After all, we want something more than for students to just parrot back, “Scientists say that species evolved from a common ancestor. [But only because scientists are deluded.]” We want them to “know” why scientists embrace evolution. We want them to be able to “understand” the idea of evolution well enough to see why it has come to dominate modern thinking in biology.

Do you "understand" this?  Do you "appreciate" it?

Do you “understand” this? Do you “appreciate” it?

When my co-author Harvey Siegel uses the term “understand,” it includes these meanings. Professor Siegel does not argue that students should be encouraged to skate by with a surface knowledge of evolution—one that is enough to pass any state test, but does not properly engage with the idea. Rather, for Professor Siegel, “understanding” evolution must mean grasping the deeper implications of evolution as well.

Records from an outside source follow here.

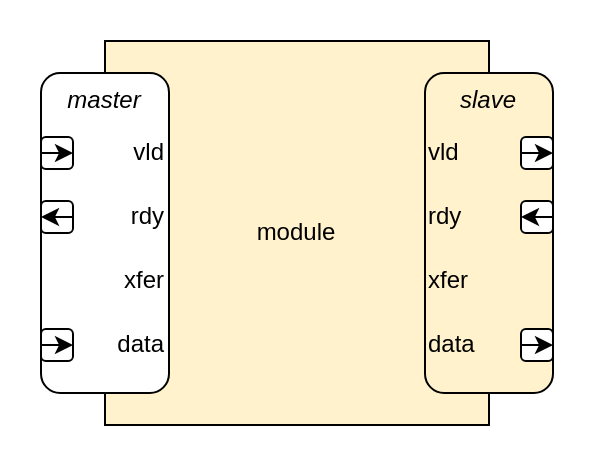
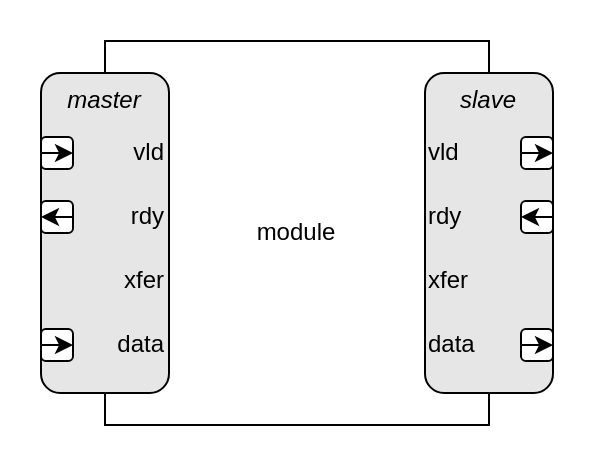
  <mxCell id="0" />
  <mxCell id="1" parent="0" />
- <mxCell id="2" value="module" style="rounded=0;whiteSpace=wrap;html=1;fillColor=#fff2cc;" parent="1" vertex="1"><mxGeometry x="52" y="20" width="192" height="192" as="geometry" /></mxCell>
- <mxCell id="3" value="&lt;i&gt;master&lt;/i&gt;" style="rounded=1;whiteSpace=wrap;html=1;verticalAlign=top;fillColor=#ffffff;" parent="1" vertex="1"><mxGeometry x="20" y="36" width="64" height="160" as="geometry" /></mxCell>
+ <mxCell id="2" value="module" style="rounded=0;whiteSpace=wrap;html=1;" parent="1" vertex="1"><mxGeometry x="52" y="20" width="192" height="192" as="geometry" /></mxCell>
+ <mxCell id="3" value="&lt;i&gt;master&lt;/i&gt;" style="rounded=1;whiteSpace=wrap;html=1;verticalAlign=top;fillColor=#E6E6E6;" parent="1" vertex="1"><mxGeometry x="20" y="36" width="64" height="160" as="geometry" /></mxCell>
  <mxCell id="4" value="vld" style="text;html=1;strokeColor=none;fillColor=none;align=right;verticalAlign=middle;whiteSpace=wrap;rounded=0;" parent="1" vertex="1"><mxGeometry x="36" y="68" width="48" height="16" as="geometry" /></mxCell>
  <mxCell id="5" value="data" style="text;html=1;strokeColor=none;fillColor=none;align=right;verticalAlign=middle;whiteSpace=wrap;rounded=0;" parent="1" vertex="1"><mxGeometry x="36" y="164" width="48" height="16" as="geometry" /></mxCell>
  <mxCell id="6" value="" style="rounded=1;whiteSpace=wrap;html=1;" parent="1" vertex="1"><mxGeometry x="20" y="68" width="16" height="16" as="geometry" /></mxCell>
  <mxCell id="7" style="edgeStyle=orthogonalEdgeStyle;rounded=0;orthogonalLoop=1;jettySize=auto;html=1;exitX=0;exitY=0.5;exitDx=0;exitDy=0;entryX=1;entryY=0.5;entryDx=0;entryDy=0;" parent="1" source="6" target="6" edge="1"><mxGeometry relative="1" as="geometry" /></mxCell>
  <mxCell id="8" value="rdy" style="text;html=1;strokeColor=none;fillColor=none;align=right;verticalAlign=middle;whiteSpace=wrap;rounded=0;" parent="1" vertex="1"><mxGeometry x="36" y="100" width="48" height="16" as="geometry" /></mxCell>
  <mxCell id="9" value="" style="rounded=1;whiteSpace=wrap;html=1;" parent="1" vertex="1"><mxGeometry x="20" y="100" width="16" height="16" as="geometry" /></mxCell>
  <mxCell id="10" style="edgeStyle=orthogonalEdgeStyle;rounded=0;orthogonalLoop=1;jettySize=auto;html=1;exitX=1;exitY=0.5;exitDx=0;exitDy=0;entryX=0;entryY=0.5;entryDx=0;entryDy=0;" parent="1" source="9" target="9" edge="1"><mxGeometry relative="1" as="geometry" /></mxCell>
  <mxCell id="11" value="xfer" style="text;html=1;strokeColor=none;fillColor=none;align=right;verticalAlign=middle;whiteSpace=wrap;rounded=0;" parent="1" vertex="1"><mxGeometry x="36" y="132" width="48" height="16" as="geometry" /></mxCell>
  <mxCell id="12" value="" style="rounded=1;whiteSpace=wrap;html=1;" parent="1" vertex="1"><mxGeometry x="20" y="164" width="16" height="16" as="geometry" /></mxCell>
  <mxCell id="13" style="edgeStyle=orthogonalEdgeStyle;rounded=0;orthogonalLoop=1;jettySize=auto;html=1;exitX=0;exitY=0.5;exitDx=0;exitDy=0;entryX=1;entryY=0.5;entryDx=0;entryDy=0;" parent="1" source="12" target="12" edge="1"><mxGeometry relative="1" as="geometry" /></mxCell>
- <mxCell id="14" value="&lt;i&gt;slave&lt;/i&gt;" style="rounded=1;whiteSpace=wrap;html=1;verticalAlign=top;fillColor=#fff2cc;" parent="1" vertex="1"><mxGeometry x="212" y="36" width="64" height="160" as="geometry" /></mxCell>
+ <mxCell id="14" value="&lt;i&gt;slave&lt;/i&gt;" style="rounded=1;whiteSpace=wrap;html=1;verticalAlign=top;fillColor=#E6E6E6;" parent="1" vertex="1"><mxGeometry x="212" y="36" width="64" height="160" as="geometry" /></mxCell>
  <mxCell id="15" value="vld" style="text;html=1;strokeColor=none;fillColor=none;align=left;verticalAlign=middle;whiteSpace=wrap;rounded=0;" parent="1" vertex="1"><mxGeometry x="212" y="68" width="48" height="16" as="geometry" /></mxCell>
  <mxCell id="16" value="data" style="text;html=1;strokeColor=none;fillColor=none;align=left;verticalAlign=middle;whiteSpace=wrap;rounded=0;" parent="1" vertex="1"><mxGeometry x="212" y="164" width="48" height="16" as="geometry" /></mxCell>
  <mxCell id="17" value="" style="rounded=1;whiteSpace=wrap;html=1;" parent="1" vertex="1"><mxGeometry x="260" y="68" width="16" height="16" as="geometry" /></mxCell>
  <mxCell id="18" style="edgeStyle=orthogonalEdgeStyle;rounded=0;orthogonalLoop=1;jettySize=auto;html=1;exitX=0;exitY=0.5;exitDx=0;exitDy=0;entryX=1;entryY=0.5;entryDx=0;entryDy=0;" parent="1" source="17" target="17" edge="1"><mxGeometry relative="1" as="geometry" /></mxCell>
  <mxCell id="19" value="rdy" style="text;html=1;strokeColor=none;fillColor=none;align=left;verticalAlign=middle;whiteSpace=wrap;rounded=0;" parent="1" vertex="1"><mxGeometry x="212" y="100" width="48" height="16" as="geometry" /></mxCell>
  <mxCell id="20" value="" style="rounded=1;whiteSpace=wrap;html=1;" parent="1" vertex="1"><mxGeometry x="260" y="100" width="16" height="16" as="geometry" /></mxCell>
  <mxCell id="21" style="edgeStyle=orthogonalEdgeStyle;rounded=0;orthogonalLoop=1;jettySize=auto;html=1;exitX=1;exitY=0.5;exitDx=0;exitDy=0;entryX=0;entryY=0.5;entryDx=0;entryDy=0;" parent="1" source="20" target="20" edge="1"><mxGeometry relative="1" as="geometry" /></mxCell>
  <mxCell id="22" value="xfer" style="text;html=1;strokeColor=none;fillColor=none;align=left;verticalAlign=middle;whiteSpace=wrap;rounded=0;" parent="1" vertex="1"><mxGeometry x="212" y="132" width="48" height="16" as="geometry" /></mxCell>
  <mxCell id="23" value="" style="rounded=1;whiteSpace=wrap;html=1;" parent="1" vertex="1"><mxGeometry x="260" y="164" width="16" height="16" as="geometry" /></mxCell>
  <mxCell id="24" style="edgeStyle=orthogonalEdgeStyle;rounded=0;orthogonalLoop=1;jettySize=auto;html=1;exitX=0;exitY=0.5;exitDx=0;exitDy=0;entryX=1;entryY=0.5;entryDx=0;entryDy=0;" parent="1" source="23" target="23" edge="1"><mxGeometry relative="1" as="geometry" /></mxCell>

Perhaps “appreciation” would be a better match for the way most people think of these things. After all, we can all “appreciate” a painting, even if we don’t like it. We can understand where it’s coming from, understand why it has become a famous work of art. We can do all those things—get a profound understanding of the painting—and then say equally truthfully, “I don’t think it’s good.”

Isn’t that what we mean when we say we want students to “know” and “understand” evolution, but not (necessarily) to “believe” it?